Sun et al. in  have defined a parameter named Signal Abnormality Index (SAI) to distinguish valid Arterial Blood Pressure (ABP) pulses from the noisy ones. The algorithm flags ABP beats by intelligently setting some constraints on physiological, noise/artifact and beat to beat variation values and has shown to achieve a reasonable level of performance for validating ABP signal. More recently, this ABP SAI algorithm has been utilized to provide better heart rate extraction  and to reduce false alarms for critical arrhythmias ,.
In our previous work , we proposed a projection method using the Singular Value Decomposition (SVD) to validate Intracranial Pressure (ICP) pulse signal. The algorithm decomposes the pulses in a validated reference pulse library to a signal and a noise subspace. Then it applies a validity criterion based on the ratio of the energy of the projected signal over that of the projected noise, to evaluate any new ICP pulse. It was shown that the proposed projection method has a high level of performance with reasonably low computational complexity comparing to other correlation based methods .
Since no proprietary ICP features were incorporated in the proposed algorithm, it can be potentially applied to process any pulsatile signals usually seen in clinical environment including Pulse Oximetry (SpO2) and ABP. To investigate this idea further, in this work we implement the same projection method on an expert-validated reference library of 567 ABP pulses collected from 51 patients hospitalized at UCLA Ronald Reagan medical center. Then the resultant signal and noise subspaces have been used to validate 1336 ten-second ABP segments (18472 ABP beats) which were randomly selected from 120 patient records in PhysioNet's Multi-Parameter Intelligent Monitoring for Intensive Care (MIMIC) II database , whose waveforms include simultaneous ECG and ABP signals. Comparison of the performance of the proposed projection method with that of the SAI algorithm concludes that the SVD based projection method performs better in validating both ABP segments and individual ABP beats, because of introducing a higher True Positive Rate (TPR) and a much lower False Positive Rate (FPR). Then we demonstrate that the integration of the proposed SVD based method with some abnormality conditions adopted in the SAI method can reduce the FPR to as low as 3.92% while keeping the TPR at a high rate of 99.05%.

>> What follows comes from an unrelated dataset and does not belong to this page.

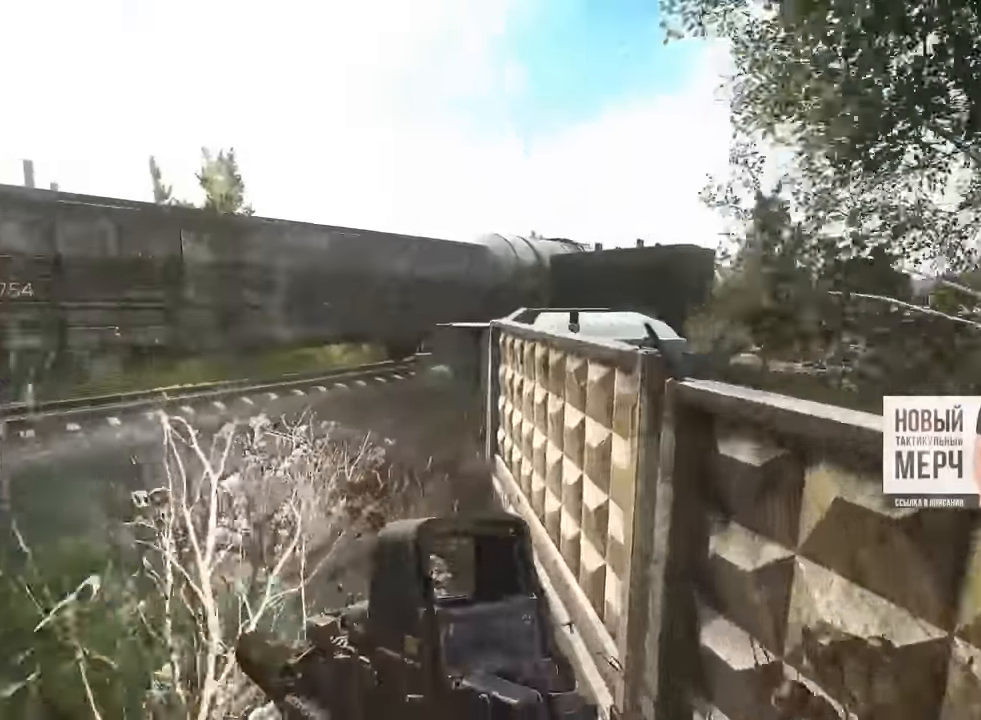
{"keys": ["w"], "mouse": [], "events": [[300, "a", "up"]]}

In this paper, we first review the basics of both the SVD based projection and signal abnormality index methods. Then the results of applying the described methods to the testing dataset collected from MIMIC II database are presented. A detailed discussion on the accountability of each of the SAI abnormality conditions and the possibility of integrating them to the SVD based method has been delivered. At the end, weaknesses and possible improvements to the proposed integrated method have been discussed.

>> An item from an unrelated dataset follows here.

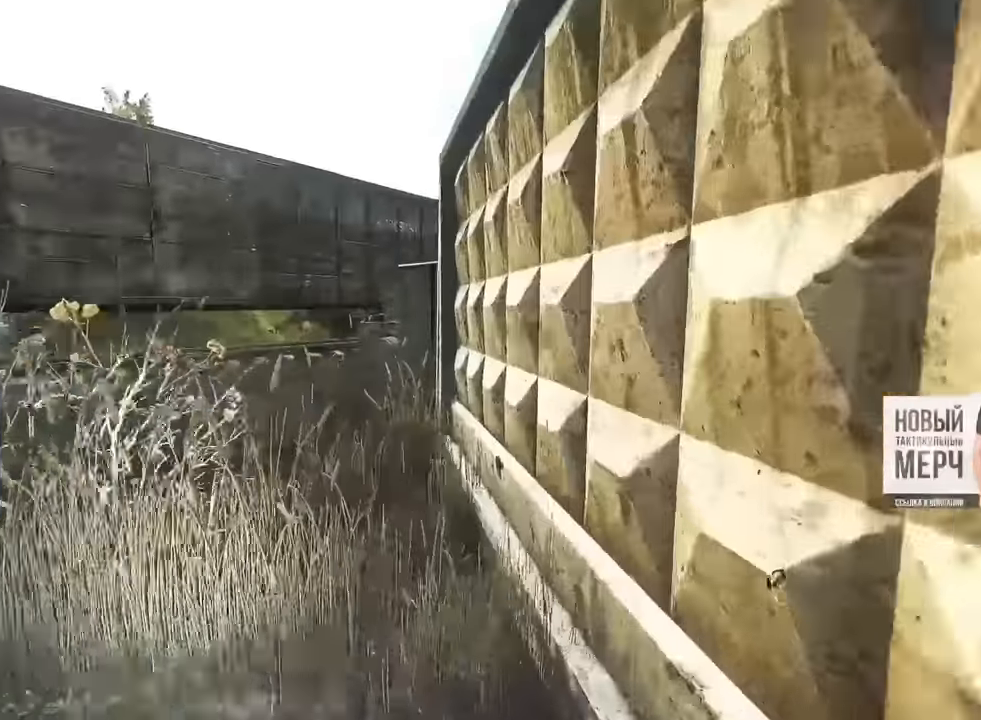
{"keys": ["a"], "mouse": [], "events": [[50, "mouse_left", "down"], [184, "mouse_left", "up"], [250, "a", "down"], [451, "w", "up"]]}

Suppose that the ABP reference library consists of N valid ABP pulses in the time domain. The goal is to decompose the pulses in the library to a signal and a noise subspace and then establishing a validity criterion based on the ratio of the energy of the projected signal over that of the projected noise. We adopt the singular value decomposition (SVD) as a subspace decomposition technique. The flowchart of this algorithm has been shown in Fig. 1.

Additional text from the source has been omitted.